The typical fullonica needed tanks for washing, dyeing, and rinsing the garments, as well as space to dry and finish them. Garments were usually washed in human urine, which would have been collected from the public restrooms around the town, and also possibly imported from outlying areas.
Okay, that’ll do for corroboration for urine’s use in cleaning and dyeing clothing.
Then we have cosmetics…
The Elizabethan surgeon William Bullein advised those “whose faces be unclean” to wash their skin with “strong vinegar, milk and the urine of a boy”. In 1675 The Accomplish’d Lady’s Delight in Preserving, Physic, Beautifying, and Cookery told of how one’s own urine was “very good to wash the face withal, to make it fair”. Compare the northern Scottish author Mary Beith, who (writing in 1995) emphasises that, “today, urea remains an important ingredient in medicinal skin creams,” also recalling “babies having their faces wiped with their own wet nappies” by way of skin care…”
And urine must have been a handy commodity during WWI…
“…soldiers of the first world war…used cloth patches soaked in their own urine as rudimentary gas masks (the ammonia in the urine counteracting the chlorine in the gas).
Wikipedia offers this bit of information…
Starting in 1918, British naturopath John W. Armstrong prescribed urine-therapy regimens that he devised to many thousands of patients, and in 1944 he published The Water of Life: A treatise on urine therapy, which became a founding document of the field.
But…”There is no scientific evidence of a therapeutic use for untreated urine.”
As J. R. Armstrong says in the introduction to his book:
It has been argued that it cannot be right to take back into the body something which the body is apparently discarding. Yet this objection ignores the principle of composting as practised by organic gardeners. Rotting dead leaves, when dug back into the soil, provide valuable mineral salts to nourish new plant life.
Not sure I can wholeheartedly agree with that. But, on the celebrity front, British actress Sarah Miles has drunk her own urine for over thirty years…

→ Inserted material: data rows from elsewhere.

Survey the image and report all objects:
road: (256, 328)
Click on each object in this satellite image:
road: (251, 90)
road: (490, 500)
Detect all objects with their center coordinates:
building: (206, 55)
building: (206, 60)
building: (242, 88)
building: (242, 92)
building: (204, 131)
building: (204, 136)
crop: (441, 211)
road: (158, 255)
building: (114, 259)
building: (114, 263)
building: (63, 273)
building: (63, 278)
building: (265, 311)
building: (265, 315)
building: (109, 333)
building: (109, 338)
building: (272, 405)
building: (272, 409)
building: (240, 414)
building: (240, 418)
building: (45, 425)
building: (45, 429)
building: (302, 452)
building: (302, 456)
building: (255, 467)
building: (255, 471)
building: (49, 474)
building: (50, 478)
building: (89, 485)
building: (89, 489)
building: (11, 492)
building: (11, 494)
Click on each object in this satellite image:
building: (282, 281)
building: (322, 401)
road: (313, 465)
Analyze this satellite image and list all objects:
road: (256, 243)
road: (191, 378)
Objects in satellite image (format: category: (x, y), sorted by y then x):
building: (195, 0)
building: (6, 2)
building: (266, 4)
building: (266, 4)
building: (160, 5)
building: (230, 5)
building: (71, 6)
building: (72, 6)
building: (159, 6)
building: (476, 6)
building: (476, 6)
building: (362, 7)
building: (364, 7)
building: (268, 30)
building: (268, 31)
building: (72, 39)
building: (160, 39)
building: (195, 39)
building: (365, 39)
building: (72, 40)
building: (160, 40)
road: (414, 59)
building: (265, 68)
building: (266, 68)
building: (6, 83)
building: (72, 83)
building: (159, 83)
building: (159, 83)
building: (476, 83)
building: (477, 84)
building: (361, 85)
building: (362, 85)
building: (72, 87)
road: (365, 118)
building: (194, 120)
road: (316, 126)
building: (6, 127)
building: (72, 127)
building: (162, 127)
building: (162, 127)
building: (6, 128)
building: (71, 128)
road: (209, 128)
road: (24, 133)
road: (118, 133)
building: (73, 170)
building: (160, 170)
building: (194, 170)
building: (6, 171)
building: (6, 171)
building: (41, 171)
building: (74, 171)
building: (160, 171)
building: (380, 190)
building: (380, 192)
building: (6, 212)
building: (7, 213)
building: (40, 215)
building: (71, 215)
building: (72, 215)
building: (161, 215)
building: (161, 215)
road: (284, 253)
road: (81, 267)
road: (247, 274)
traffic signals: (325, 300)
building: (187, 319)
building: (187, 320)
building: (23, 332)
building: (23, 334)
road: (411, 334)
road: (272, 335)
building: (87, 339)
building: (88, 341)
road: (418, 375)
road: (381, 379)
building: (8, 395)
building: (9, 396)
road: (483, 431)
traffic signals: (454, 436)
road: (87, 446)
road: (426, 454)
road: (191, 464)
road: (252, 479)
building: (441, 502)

“…Miles has a dottily eccentric English charm that makes it impossible not to warm to her — even when our chat turns to what she is most well-known for after acting. “On my tombstone will be engraved: One of the untouchables — she drank her own pee,” she told the New Statesman in 1998. “That’s what all Indians do!” she harrumphs. “That’s what Ghandi did. That’s what Nero did! That’s what everybody that I think looks fantastic in old age does! I thought: ‘Well, if they all look that bloody good, I think I’ll have a go!’ It tastes like good beer. You take it mid-flow every evening and morning. You just swig it down. It tastes fine.”

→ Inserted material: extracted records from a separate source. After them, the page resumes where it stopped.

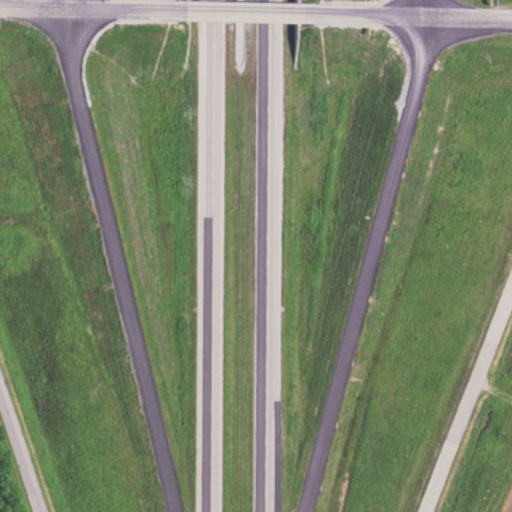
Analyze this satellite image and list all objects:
road: (65, 3)
road: (93, 7)
road: (418, 7)
road: (243, 10)
road: (405, 14)
road: (209, 256)
road: (264, 256)
road: (113, 260)
road: (365, 264)
road: (467, 402)
road: (21, 452)
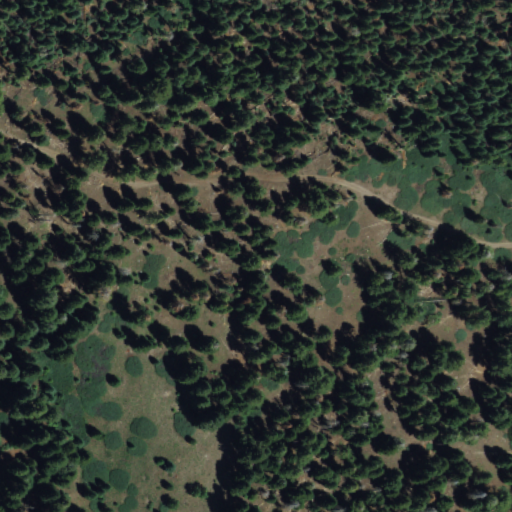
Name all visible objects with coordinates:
road: (262, 178)
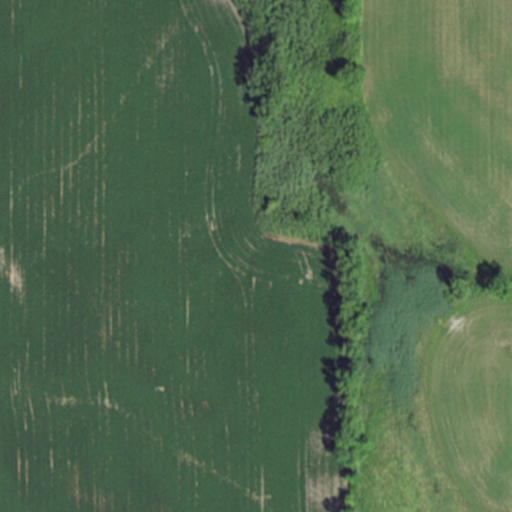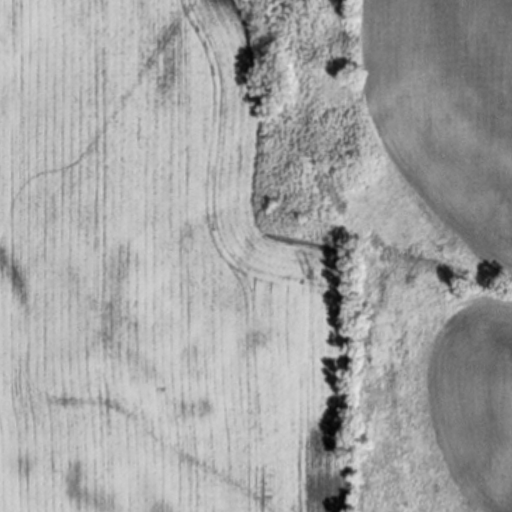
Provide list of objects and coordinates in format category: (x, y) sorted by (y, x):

And for how many years have you been drinking your own urine, Sarah? “Thirty.”
She can tell by the look on my face that I’m horrified. “Urine! It immunises you against your own allergies. Clinics use it for cancer. It is used for all kinds of illnesses.
“Why does humanity have a problem with me drinking my own urine? I can’t wait to get off this planet!”

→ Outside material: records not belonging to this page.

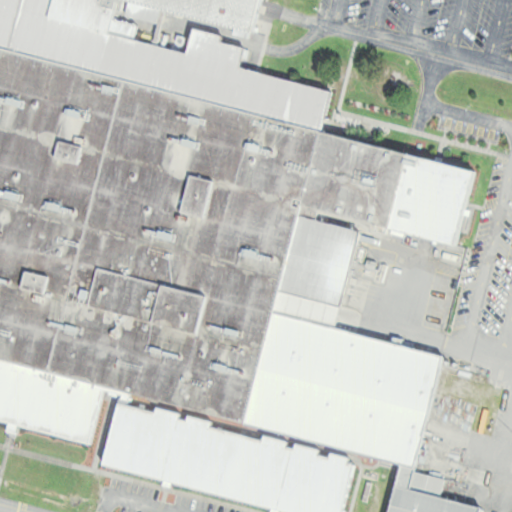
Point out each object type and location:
building: (69, 152)
building: (197, 195)
building: (35, 281)
building: (221, 293)
road: (13, 508)
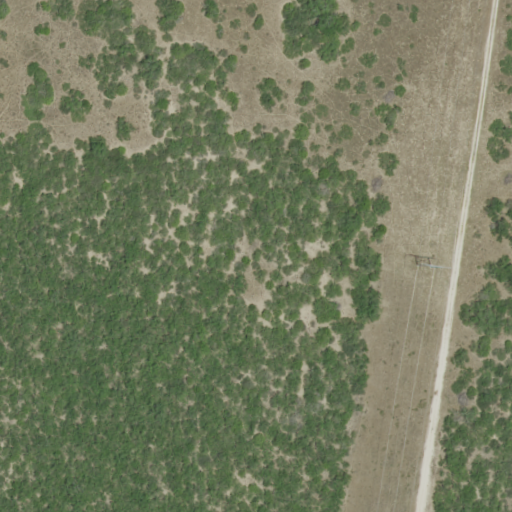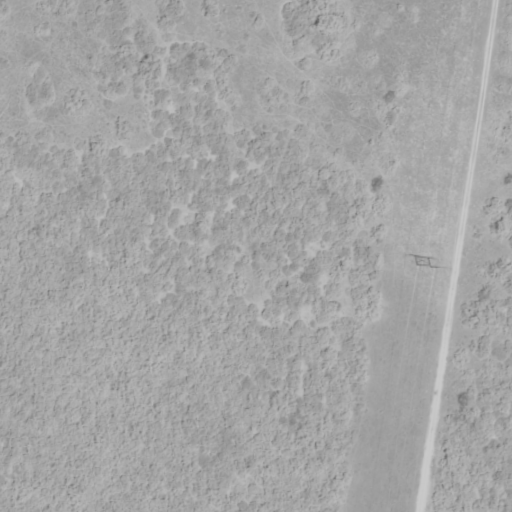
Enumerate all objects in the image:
power tower: (421, 266)
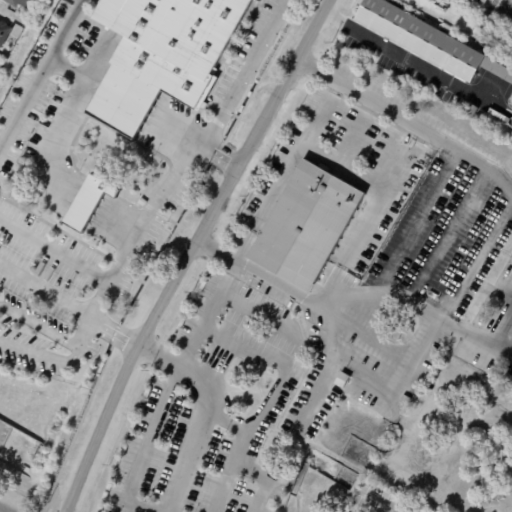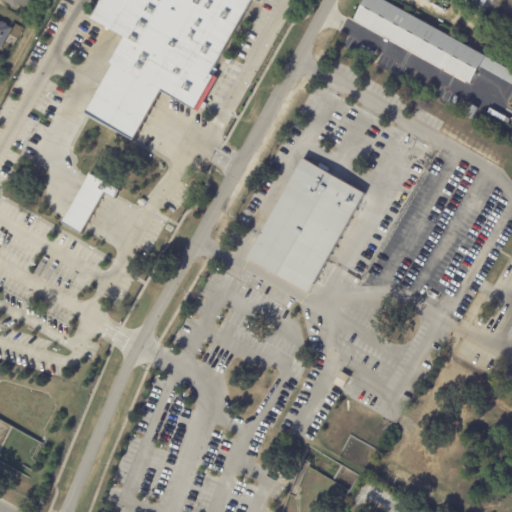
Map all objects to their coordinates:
building: (20, 2)
building: (19, 3)
building: (4, 32)
building: (5, 32)
building: (426, 40)
building: (428, 41)
building: (162, 55)
building: (165, 55)
road: (412, 59)
road: (76, 71)
road: (99, 72)
road: (243, 72)
road: (96, 76)
road: (135, 80)
road: (92, 84)
road: (90, 88)
road: (130, 88)
road: (88, 91)
road: (127, 95)
road: (121, 104)
road: (160, 107)
road: (117, 111)
road: (157, 111)
building: (470, 111)
road: (66, 117)
road: (113, 118)
road: (153, 118)
road: (151, 122)
road: (410, 122)
road: (149, 125)
road: (175, 128)
road: (287, 169)
road: (373, 185)
road: (71, 190)
road: (70, 193)
road: (90, 194)
road: (67, 199)
road: (87, 201)
building: (88, 201)
building: (90, 202)
road: (64, 203)
road: (84, 205)
road: (152, 206)
road: (103, 210)
road: (81, 212)
road: (102, 213)
road: (77, 219)
road: (99, 219)
road: (97, 222)
road: (114, 224)
building: (305, 225)
building: (307, 226)
road: (19, 233)
road: (354, 242)
road: (56, 250)
road: (197, 253)
building: (504, 285)
road: (47, 292)
road: (358, 293)
building: (432, 295)
building: (474, 309)
building: (510, 333)
building: (510, 334)
road: (202, 416)
building: (375, 498)
road: (6, 508)
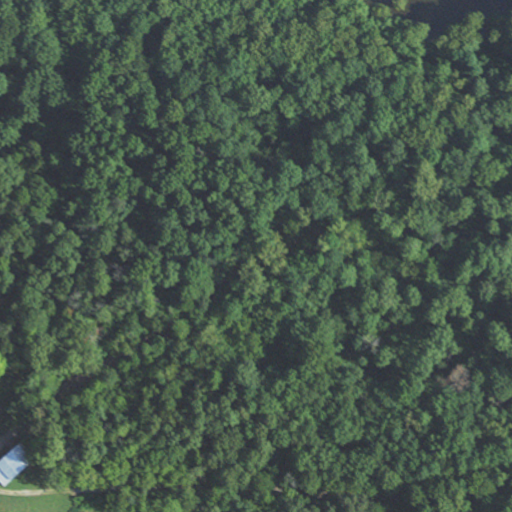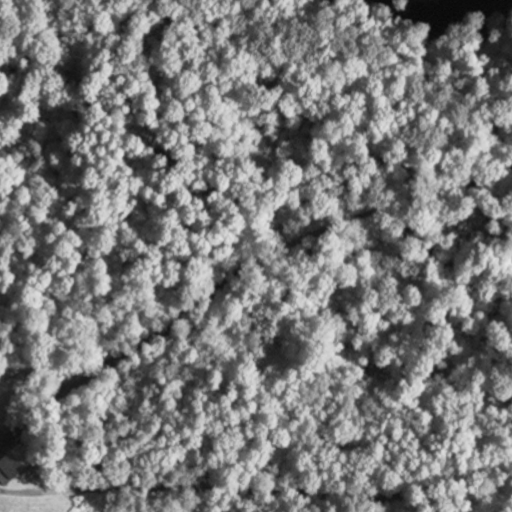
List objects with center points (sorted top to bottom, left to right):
road: (258, 403)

Some would say Sarah Miles was never truly on it.
Well, I think that after looking at all this, I will probably try to use more apple cider vinegar in my diet, and continue to use vinaigrette dressings for salads. I already soak my fish and chips in malt vinegar, just because I like it.
As for the benefits of drinking urine, well…umm…yuck to that. Have to wonder if they’re ‘taking the piss.’